Just a few minor adjustments to the way you eat each day can have a dramatic impact on your risk level for many conditions typically linked to advanced age. Follow these tips from www.medisupps.com to keep at your healthiest.
Drop Some Pounds
Minimal changes in your weight are known to have a substantial effect on overall health risk. Dropping a mere 5% of your current weight may lower your propensity for developing cardiovascular concerns, diabetes, and liver issues markedly. As such, someone who weighs 200 pounds can achieve real improvement by shedding just 10 extra pounds. Though everyone has visions of losing every bit of their excess weight, starting slow with a smaller, doable goal can make a massive difference.
Steering Clear of Processed Meats
Meat products such as sausage, hot dogs, and the like are often cured, salted, and smoked as a way to boost flavor and extend shelf life. However, researchers have found that consuming a great deal of such meats can have a deleterious effect on health. One study in particular noted that having just one serving daily of meats like bacon, sausage, or lunch meat raised the risk of heart disease by 42% and the risk of diabetes by 19%. It is worth mentioning that the problem with the processed foods was not the cholesterol or the saturated fats, however, but rather the degree of preservatives and sodium used in them. These types of meats contained roughly four times as much sodium and an even greater percentage of nitrates than meats that were not processed. There have been other studies that have pointed to processed meats as being a risk driver for colon cancer as well.
Eating The Blues Away
Though there is no such thing as a single super food that should become the centerpiece of your dietary plan, there really is some truth behind the suggestion that blueberries should be a regular part of your regimen. One study found that consuming at least three servings of these berries weekly, brought about a 26% reduction in the risk of diabetes. It was found by other researchers that having a cup of blueberries daily achieved a reduction in blood pressure as well. The majority of people cannot and will not integrate this amount of blueberries into their diet, but the point is that darkly-hued fruits, vegetables, and the like, including kale, cherries, and more, are very helpful additions to your plate. They contain massive amounts of fiber, nutrients, and other elements that are critical to good health. What’s more, they also curb your cravings so that you do not gorge on less beneficial foods.
Avoiding Packaged Convenience Foods
To really achieve the age-defying benefits of a healthy diet, it is important to avoid processed drinks and foods as much as possible. This helps achieve a tremendous reduction in the added sugar consumed each day. What is the best way to tell whether a food item is processed? A key hallmark of processed foods is that they are packaged and require opening in some way or another. Crackers, chips, frozen pizzas, and the like are all examples of processed foods. Certain exceptions to this rule of thumb exist, however, such as things such as eggs, nuts, and dairy products that also come in packaging, but are not processed. Attempt to eat food items that contain just one ingredient, and you will likely end up avoiding processed goods.
After you have eliminated processed food from your diet, you are almost certain to have greater intake of vegetables and fruits, lean cuts of meat, fish, and healthy whole grains. Such a diet is akin to the famed Mediterranean plan which has produced tremendous results for many. There are perfectly good alternatives to this kind of diet as well, such as a vegan plan, the Atkins program, or the South Beach diwet. The key to all of these regimens is to cut packaged foods out of the daily routine in favor of a wide array of whole foods.
Are Supplements Valuable?
Numerous recent studies have called into question the value of dietary supplements. Though fish oil is a popular addition to many diets as a means to fight aging, there has been research to suggest that the benefits are negligible. While there has been some indication that vitamin B12 is helpful for keeping aging brains sharp, the problem is that most people do not have sufficient intake to realize the benefits. While many believe in the power of vitamin D, there has yet to be conclusive evidence that supplemental amounts are useful.

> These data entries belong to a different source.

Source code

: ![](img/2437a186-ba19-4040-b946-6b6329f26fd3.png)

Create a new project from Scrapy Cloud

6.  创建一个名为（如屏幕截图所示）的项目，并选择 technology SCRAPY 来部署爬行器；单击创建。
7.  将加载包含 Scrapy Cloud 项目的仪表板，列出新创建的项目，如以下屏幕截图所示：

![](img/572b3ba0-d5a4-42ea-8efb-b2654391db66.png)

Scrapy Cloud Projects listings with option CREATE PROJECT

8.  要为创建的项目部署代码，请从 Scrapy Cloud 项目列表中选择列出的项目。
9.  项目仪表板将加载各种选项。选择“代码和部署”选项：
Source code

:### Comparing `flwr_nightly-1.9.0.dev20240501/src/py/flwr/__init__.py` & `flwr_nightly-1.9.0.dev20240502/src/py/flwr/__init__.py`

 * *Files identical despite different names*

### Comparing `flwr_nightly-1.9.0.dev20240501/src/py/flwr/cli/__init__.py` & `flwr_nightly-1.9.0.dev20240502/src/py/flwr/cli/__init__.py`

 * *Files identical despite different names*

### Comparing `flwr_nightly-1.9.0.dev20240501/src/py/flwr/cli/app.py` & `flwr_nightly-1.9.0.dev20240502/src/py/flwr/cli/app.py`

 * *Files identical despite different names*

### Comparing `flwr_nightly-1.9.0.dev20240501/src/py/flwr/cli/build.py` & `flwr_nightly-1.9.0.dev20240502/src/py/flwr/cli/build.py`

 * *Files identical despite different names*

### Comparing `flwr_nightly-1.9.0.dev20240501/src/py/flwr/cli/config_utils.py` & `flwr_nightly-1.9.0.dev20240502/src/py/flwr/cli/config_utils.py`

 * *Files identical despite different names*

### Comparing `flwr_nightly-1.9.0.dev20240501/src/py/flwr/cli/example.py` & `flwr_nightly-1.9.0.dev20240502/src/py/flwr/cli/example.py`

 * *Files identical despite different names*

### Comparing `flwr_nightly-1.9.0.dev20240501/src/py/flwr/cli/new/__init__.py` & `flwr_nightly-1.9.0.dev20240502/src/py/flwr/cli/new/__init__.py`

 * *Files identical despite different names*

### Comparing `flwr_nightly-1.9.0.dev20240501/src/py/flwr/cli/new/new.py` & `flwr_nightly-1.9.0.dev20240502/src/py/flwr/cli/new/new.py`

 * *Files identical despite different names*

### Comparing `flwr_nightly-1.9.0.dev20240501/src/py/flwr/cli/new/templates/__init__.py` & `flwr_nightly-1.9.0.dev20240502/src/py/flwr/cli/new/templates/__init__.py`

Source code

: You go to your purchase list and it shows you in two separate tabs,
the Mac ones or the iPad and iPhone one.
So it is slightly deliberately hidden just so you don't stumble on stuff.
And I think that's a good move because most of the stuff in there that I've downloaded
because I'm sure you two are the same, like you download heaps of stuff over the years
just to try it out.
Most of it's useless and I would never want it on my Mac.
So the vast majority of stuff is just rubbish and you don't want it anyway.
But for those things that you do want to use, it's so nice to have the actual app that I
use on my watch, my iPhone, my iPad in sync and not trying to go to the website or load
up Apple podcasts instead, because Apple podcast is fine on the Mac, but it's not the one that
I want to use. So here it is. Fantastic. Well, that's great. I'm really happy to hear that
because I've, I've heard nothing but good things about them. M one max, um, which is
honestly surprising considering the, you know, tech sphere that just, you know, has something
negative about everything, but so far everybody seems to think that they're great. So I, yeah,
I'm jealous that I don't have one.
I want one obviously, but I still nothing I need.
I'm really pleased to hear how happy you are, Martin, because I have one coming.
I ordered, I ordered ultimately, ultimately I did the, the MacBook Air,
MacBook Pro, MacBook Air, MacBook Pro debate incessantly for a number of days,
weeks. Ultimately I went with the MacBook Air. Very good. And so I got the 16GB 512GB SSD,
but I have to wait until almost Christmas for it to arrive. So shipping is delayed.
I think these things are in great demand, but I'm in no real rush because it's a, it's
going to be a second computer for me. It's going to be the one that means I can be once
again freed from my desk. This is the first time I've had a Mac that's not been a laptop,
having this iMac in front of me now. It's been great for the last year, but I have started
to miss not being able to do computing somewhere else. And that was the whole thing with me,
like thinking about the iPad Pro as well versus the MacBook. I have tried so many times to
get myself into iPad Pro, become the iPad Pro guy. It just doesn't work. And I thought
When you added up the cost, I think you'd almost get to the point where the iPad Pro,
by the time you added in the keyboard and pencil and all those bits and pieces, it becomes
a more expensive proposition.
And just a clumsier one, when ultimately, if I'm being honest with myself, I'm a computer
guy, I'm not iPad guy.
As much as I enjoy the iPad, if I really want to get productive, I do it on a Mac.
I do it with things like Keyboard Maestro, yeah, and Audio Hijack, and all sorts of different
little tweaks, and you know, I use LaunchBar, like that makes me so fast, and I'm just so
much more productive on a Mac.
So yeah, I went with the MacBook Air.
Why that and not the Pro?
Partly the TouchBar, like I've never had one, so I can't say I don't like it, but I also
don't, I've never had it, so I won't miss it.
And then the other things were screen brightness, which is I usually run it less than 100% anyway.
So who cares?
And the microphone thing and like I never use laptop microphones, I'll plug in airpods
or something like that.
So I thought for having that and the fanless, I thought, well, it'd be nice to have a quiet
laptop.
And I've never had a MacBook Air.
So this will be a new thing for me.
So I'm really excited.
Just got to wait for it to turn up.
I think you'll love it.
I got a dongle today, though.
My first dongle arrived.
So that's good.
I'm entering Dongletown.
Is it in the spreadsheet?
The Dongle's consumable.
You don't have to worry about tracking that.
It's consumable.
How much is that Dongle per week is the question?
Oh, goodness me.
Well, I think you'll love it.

The fact is that a study conducted in 2010 determined that most people did not have a vitamin D deficiency, and that individuals who took supplements did not realize notable benefits from it. When it comes to spending money on supplements, it may just be wiser to use those funds to get a great pair of athletic shoes, buy healthier whole foods regularly, and engage in leisure activities that get you moving more often. Doing these things is far more likely to boost your physical well-being than swallowing a handful of supplements every morning.